第3話

 数時間にも及ぶ戦いの末、勝者はリチラトゥーラに決まった。

 何人かの相手役も、体力に自信があったロウも終わる頃には疲労困憊こんぱいであった。何故彼女だけが元気なのか、本当に謎である。

 雪が降っていて寒いはずなのに体は運動をしていたお陰か熱い。このままずっとこの降り積もった雪山にうずまっていたいと思ったけれどさすがにそれはいけないという結論に至り、ロウは火照った体を冷やすために周りの目など一切気にせず正装を思い切り着崩した。

 不意に目の前がかげる。その正体は紛れもなくリチラトゥーラだった。


 もう何年も訪れていない『春』の色を彷彿とさせる淡い桃色の繊細な髪を纏い、儚げで慎ましく強かな冬の瞳を持つ少女。


「ふふ、似合っているのにもったいないわ」

「おれはこういう服はかないんだよ」


 微笑む彼女を横目に、ロウは身分の差など関係なくリチラトゥーラに対して敬語をはずした。当のリチラトゥーラは気に留めず、心を躍らせて彼の言葉の続きをうずうずとしながら待っていた。


「知っているわ」

「じゃあなんで着させる」

「それが、ロウがここにいるための条件だからでしょう? 忘れてしまったの?」


 ああ……そういえばそうだった。ロウは今度は分かり易く肩を落とした。

 彼は三年前、このスニェークノーチ城の庭園で行き倒れていたところを現在の主である彼女リチラトゥーラに拾われた。

 幾分か快復した彼がスニェークノーチ城を去ろうとした際、彼女がロウを呼び止めたことが始まりだった。

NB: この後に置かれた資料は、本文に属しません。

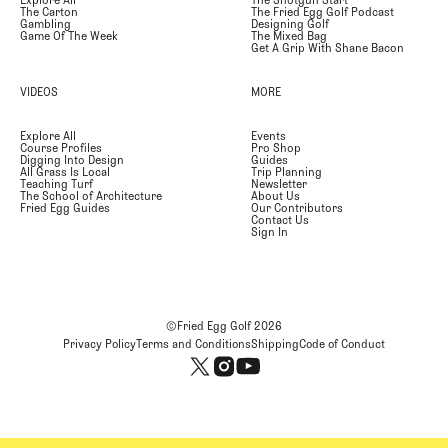
Explore All
The Shotgun Start
The Carton
The Fried Egg Golf Podcast
Gambling
Designing Golf
Game Of The Week
The Mixed Bag
Get A Grip With Shane Bacon
VIDEOS
MORE
Explore All
Events
Course Profiles
Pro Shop
Digging Into Design
Guides
All Grass Is Local
Trip Planning
Teaching Turf
Newsletter
The School of Architecture
About Us
Fried Egg Guides
Our Contributors
Contact Us
Sign In
©Fried Egg Golf
2026
Privacy Policy
Terms and Conditions
Shipping
Code of Conduct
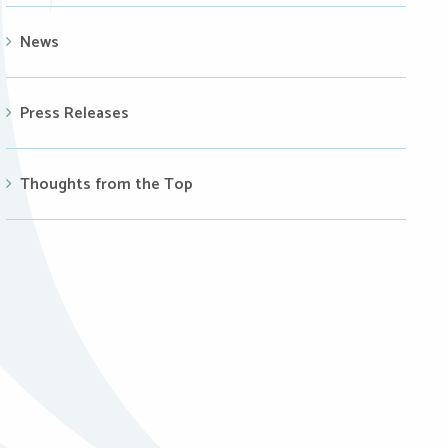
News
Press Releases
Thoughts from the Top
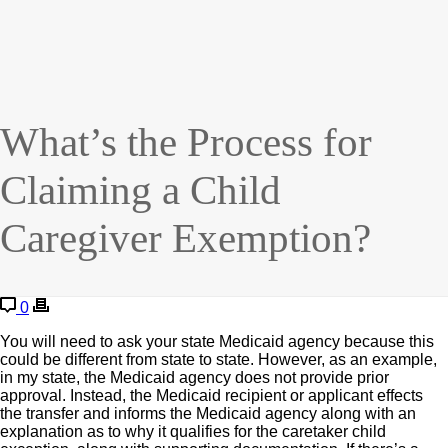
What’s the Process for
Claiming a Child
Caregiver Exemption?
0
You will need to ask your state Medicaid agency because this
could be different from state to state. However, as an example,
in my state, the Medicaid agency does not provide prior
approval. Instead, the Medicaid recipient or applicant effects
the transfer and informs the Medicaid agency along with an
explanation as to why it qualifies for the caretaker child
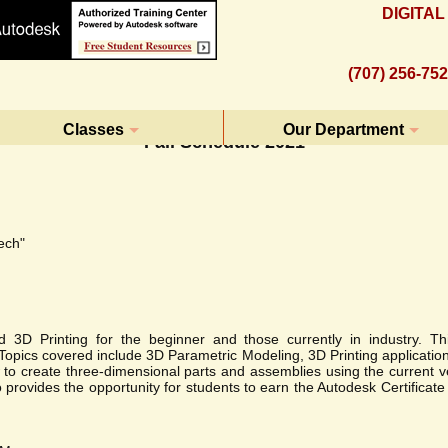
DIGITA
(707) 256-75
Classes
Our Department
Fall Schedule 2021
ech"
D Printing for the beginner and those currently in industry. Thi
. Topics covered include 3D Parametric Modeling, 3D Printing applicatio
ow to create three-dimensional parts and assemblies using the current 
so provides the opportunity for students to earn the Autodesk Certificat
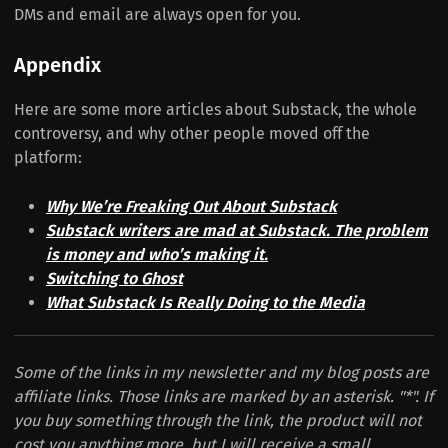
DMs and email are always open for you.
Appendix
Here are some more articles about Substack, the whole
controversy, and why other people moved off the
platform:
Why We’re Freaking Out About Substack
Substack writers are mad at Substack. The problem
is money and who’s making it.
Switching to Ghost
What Substack Is Really Doing to the Media
Some of the links in my newsletter and my blog posts are
affiliate links. Those links are marked by an asterisk. "*". If
you buy something through the link, the product will not
cost you anything more, but I will receive a small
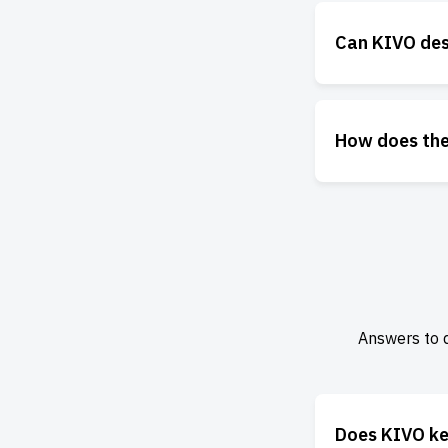
Can KIVO des
How does the
Answers to 
Does KIVO ke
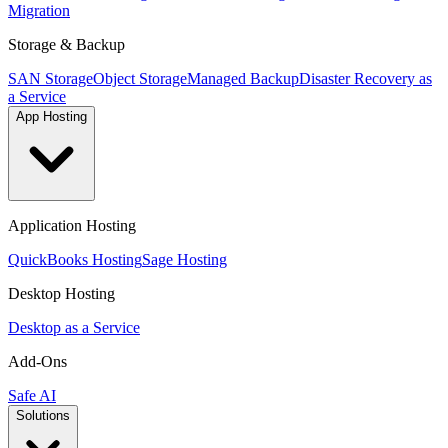
Migration
Storage & Backup
SAN Storage
Object Storage
Managed Backup
Disaster Recovery as
a Service
App Hosting
Application Hosting
QuickBooks Hosting
Sage Hosting
Desktop Hosting
Desktop as a Service
Add-Ons
Safe AI
Solutions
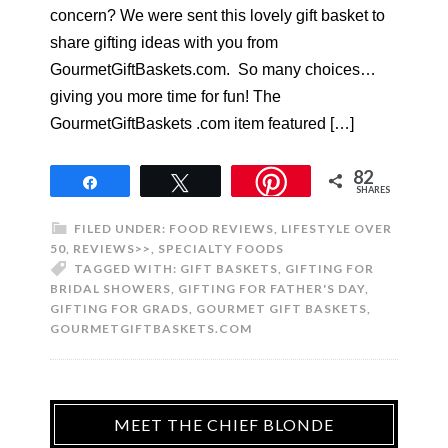
concern? We were sent this lovely gift basket to
share gifting ideas with you from
GourmetGiftBaskets.com. So many choices…
giving you more time for fun! The
GourmetGiftBaskets .com item featured […]
82
Share
Tweet
SHARES
FILED UNDER:
FOOD REVIEWS
,
LIFESTYLE OVER
50
,
REVIEWS>>
,
SPECIALTY FOODS
TAGGED WITH:
GIFT BASKETS
,
GIFTING FOR
BRIDAL SHOWERS
,
GIFTING FOR FATHER'S DAY
,
GIFTING FOR GRADS
,
GOURMET GIFT BASKETS
,
GOURMETGIFTBASKETS.COM
MEET THE CHIEF BLONDE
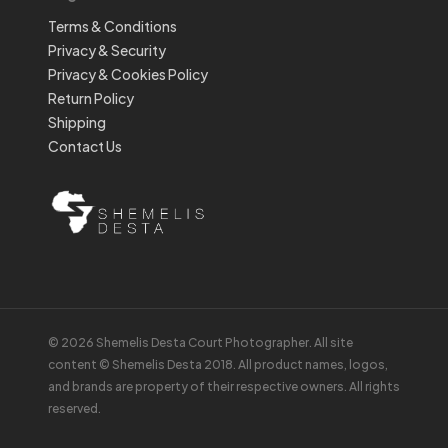
Terms & Conditions
Privacy & Security
Privacy & Cookies Policy
Return Policy
Shipping
Contact Us
© 2026 Shemelis Desta Court Photographer. All site
content © Shemelis Desta 2018. All product names, logos,
and brands are property of their respective owners. All rights
reserved.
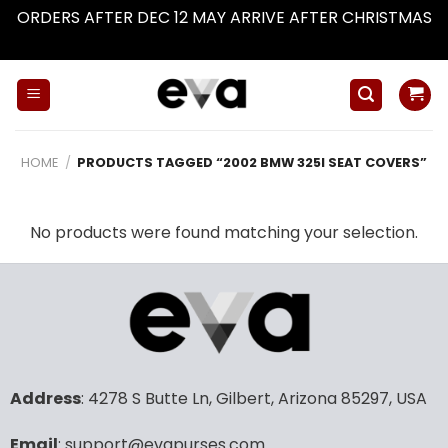
ORDERS AFTER DEC 12 MAY ARRIVE AFTER CHRISTMAS
Dismiss
Skip
to
content
HOME
/
PRODUCTS TAGGED “2002 BMW 325I SEAT COVERS”
No products were found matching your selection.
Address
: 4278 S Butte Ln, Gilbert, Arizona 85297, USA
Email
: support@evapurses.com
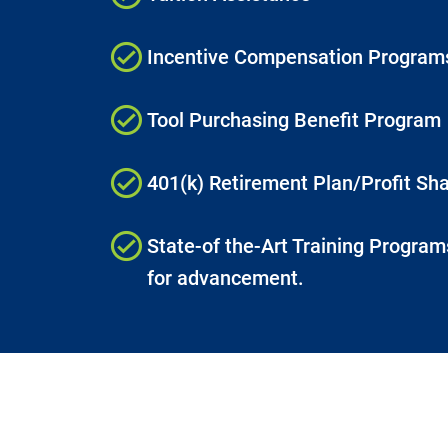
Incentive Compensation Program
Tool Purchasing Benefit Program
401(k) Retirement Plan/Profit Sha
State-of the-Art Training Programs
for advancement.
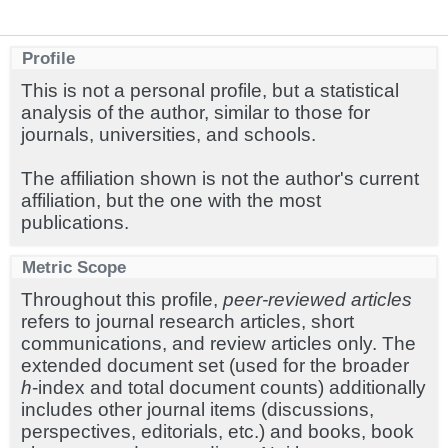
Profile
This is not a personal profile, but a statistical
analysis of the author, similar to those for
journals, universities, and schools.
The affiliation shown is not the author's current
affiliation, but the one with the most
publications.
Metric Scope
Throughout this profile,
peer-reviewed articles
refers to journal research articles, short
communications, and review articles only. The
extended document set (used for the broader
h
-index and total document counts) additionally
includes other journal items (discussions,
perspectives, editorials, etc.) and books, book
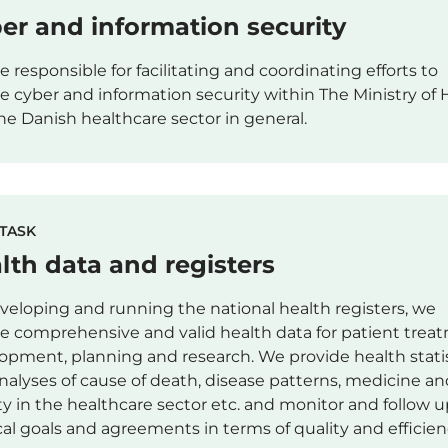
er and information security
e responsible for facilitating and coordinating efforts to
e cyber and information security within The Ministry of 
he Danish healthcare sector in general.
TASK
lth data and registers
veloping and running the national health registers, we
e comprehensive and valid health data for patient trea
opment, planning and research. We provide health stati
nalyses of cause of death, disease patterns, medicine an
ity in the healthcare sector etc. and monitor and follow 
ical goals and agreements in terms of quality and efficien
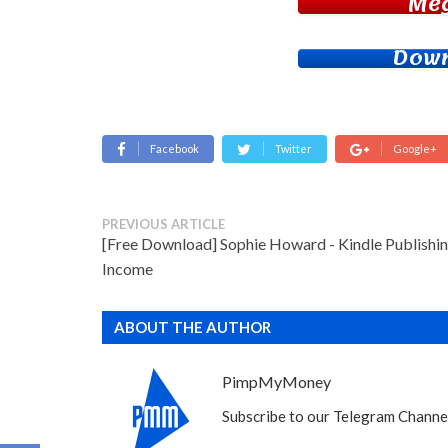
Me
Down
Facebook
Twitter
Google+
PREVIOUS ARTICLE
[Free Download] Sophie Howard - Kindle Publishi
Income
ABOUT THE AUTHOR
PimpMyMoney
Subscribe to our Telegram Channel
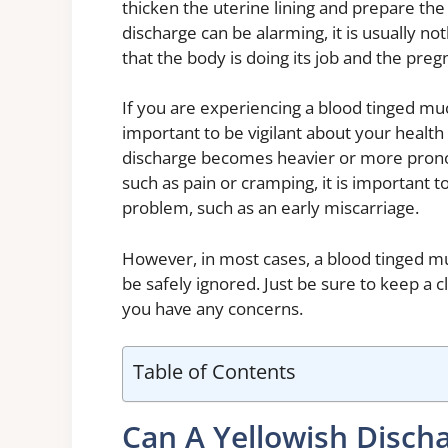
thicken the uterine lining and prepare th
discharge can be alarming, it is usually not
that the body is doing its job and the pre
If you are experiencing a blood tinged muc
important to be vigilant about your health 
discharge becomes heavier or more prono
such as pain or cramping, it is important t
problem, such as an early miscarriage.
However, in most cases, a blood tinged mu
be safely ignored. Just be sure to keep a 
you have any concerns.
Table of Contents
Can A Yellowish Discha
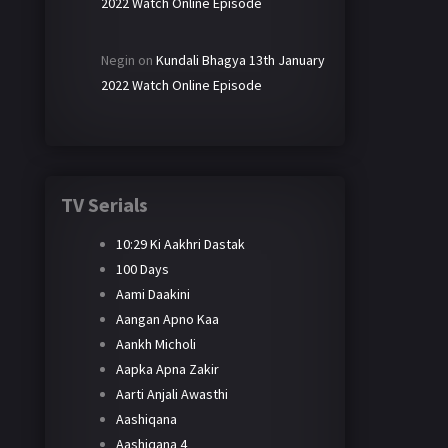
2022 Watch Online Episode
Negin
on
Kundali Bhagya 13th January
2022 Watch Online Episode
TV Serials
10:29 Ki Aakhri Dastak
100 Days
Aami Daakini
Aangan Apno Kaa
Aankh Micholi
Aapka Apna Zakir
Aarti Anjali Awasthi
Aashiqana
Aashiqana 4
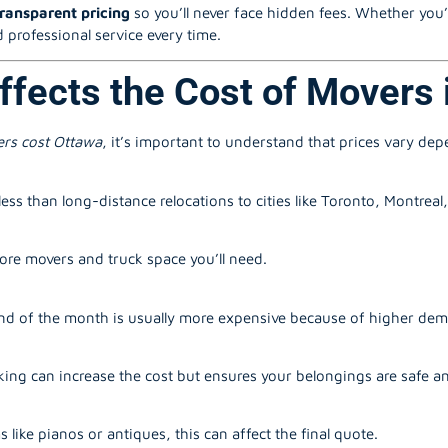
transparent pricing
so you’ll never face hidden fees. Whether you’
 professional service every time.
ffects the Cost of Movers 
rs cost Ottawa
, it’s important to understand that prices vary de
ess than long-distance relocations to cities like Toronto, Montreal
re movers and truck space you’ll need.
d of the month is usually more expensive because of higher de
ing can increase the cost but ensures your belongings are safe a
s like pianos or antiques, this can affect the final quote.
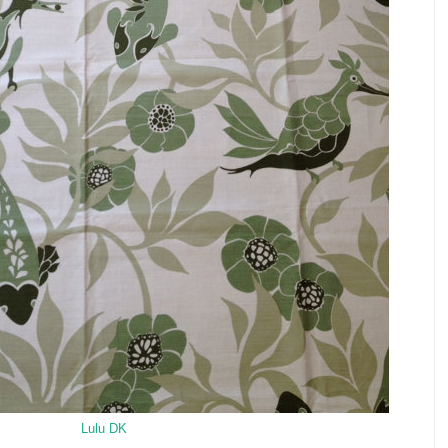
Lulu DK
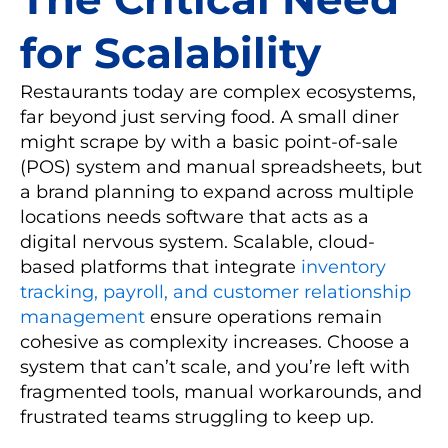
for Scalability
Restaurants today are complex ecosystems,
far beyond just serving food. A small diner
might scrape by with a basic point-of-sale
(POS) system and manual spreadsheets, but
a brand planning to expand across multiple
locations needs software that acts as a
digital nervous system. Scalable, cloud-
based platforms that integrate
inventory
tracking, payroll, and customer relationship
management
ensure operations remain
cohesive as complexity increases. Choose a
system that can’t scale, and you’re left with
fragmented tools, manual workarounds, and
frustrated teams struggling to keep up.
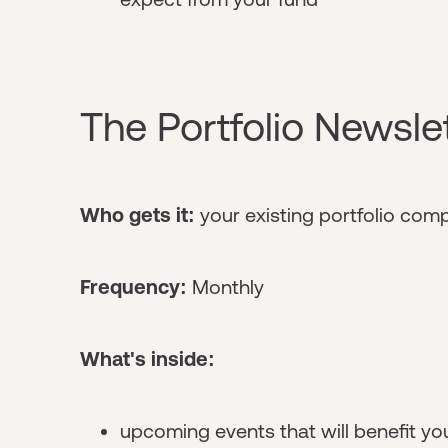
The Portfolio Newsle
Who gets it:
your existing portfolio com
Frequency:
Monthly
What's inside:
upcoming events that will benefit yo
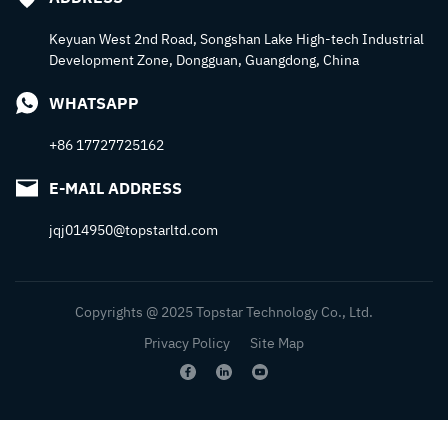
Keyuan West 2nd Road, Songshan Lake High-tech Industrial
Development Zone, Dongguan, Guangdong, China
WHATSAPP
+86 17727725162
E-MAIL ADDRESS
jqj014950@topstarltd.com
Copyrights @ 2025 Topstar Technology Co., Ltd.
Privacy Policy
Site Map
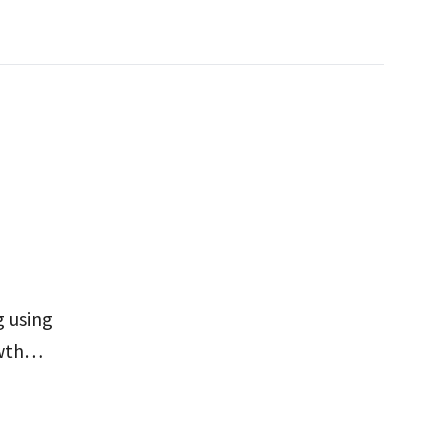
 using
wth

ロウはもちろん、ほかのメイドや使用人、近衛隊員、そして彼女の父親であるスニェークノーチ国国王、その場にいた誰もが反対の意を示したが、リチラトゥーラの心が折れることはなかった。

 彼女の様子を見兼ねた国王は、まだ幼いリチラトゥーラに彼をこの城に留まらせるためのいくつかの条件を付けた。その条件さえ守ることができれば彼を自身の専属従者として置くことを許そうと約束をしたのである。

 そのうちのひとつが、ロウに対する正装の着衣だった。リチラトゥーラによって保護された際、彼は酷くみすぼらしい身なりをしていた。そのことが起因して、王家に仕える者として働かせるのであれば最低限の身なりを整える必要があったのだ。

 そして、その我儘を通すため、彼と同じように当事者であるリチラトゥーラ自身にも条件が課された。


「……忘れるものか。お陰で窮屈でたまらない」

「わたくしはお前の監視を課されたわ。とても嫌。だから同じね」

「あんたはおれを見てればいいだけだろう。余所者よそものを引き受けるっていうのはそういうことだ。見てればいいだけの何が嫌なんだ?」


「お前を疑うことが」


 リチラトゥーラは真剣な眼差しでロウの横に座った。初めはこの話題を軽く捉えていたロウであったが、次第に彼女の纏う雰囲気に本気で嫌だという感情を感じ取ったロウは、リチラトゥーラの気持ちを真剣に受け止めようと決めた。


「そりゃどーも」


 自分で発言をして、少し落ち込んだ様子のリチラトゥーラを気遣い、ロウは彼女の頭をくしゃりと撫でる。一瞬何をされたのかリチラトゥーラは反応に戸惑っていたけれど、これが彼のだと分かるととても嬉しそうにした。


(まるで雪の妖精のようだ)


 その輝きは空に煌めく雪のようで、自然と吐息が零れた。三年前の出会ったときにも感じたことだが、リチラトゥーラには周りの人々を幸せな気分にさせる不思議な力を持っていた。雪花が美しく咲くような歌を口ずさめば国民に笑顔の花を咲かせた。彼女の無邪気さは、このスニェークノーチ国の民に必要とされる力だった。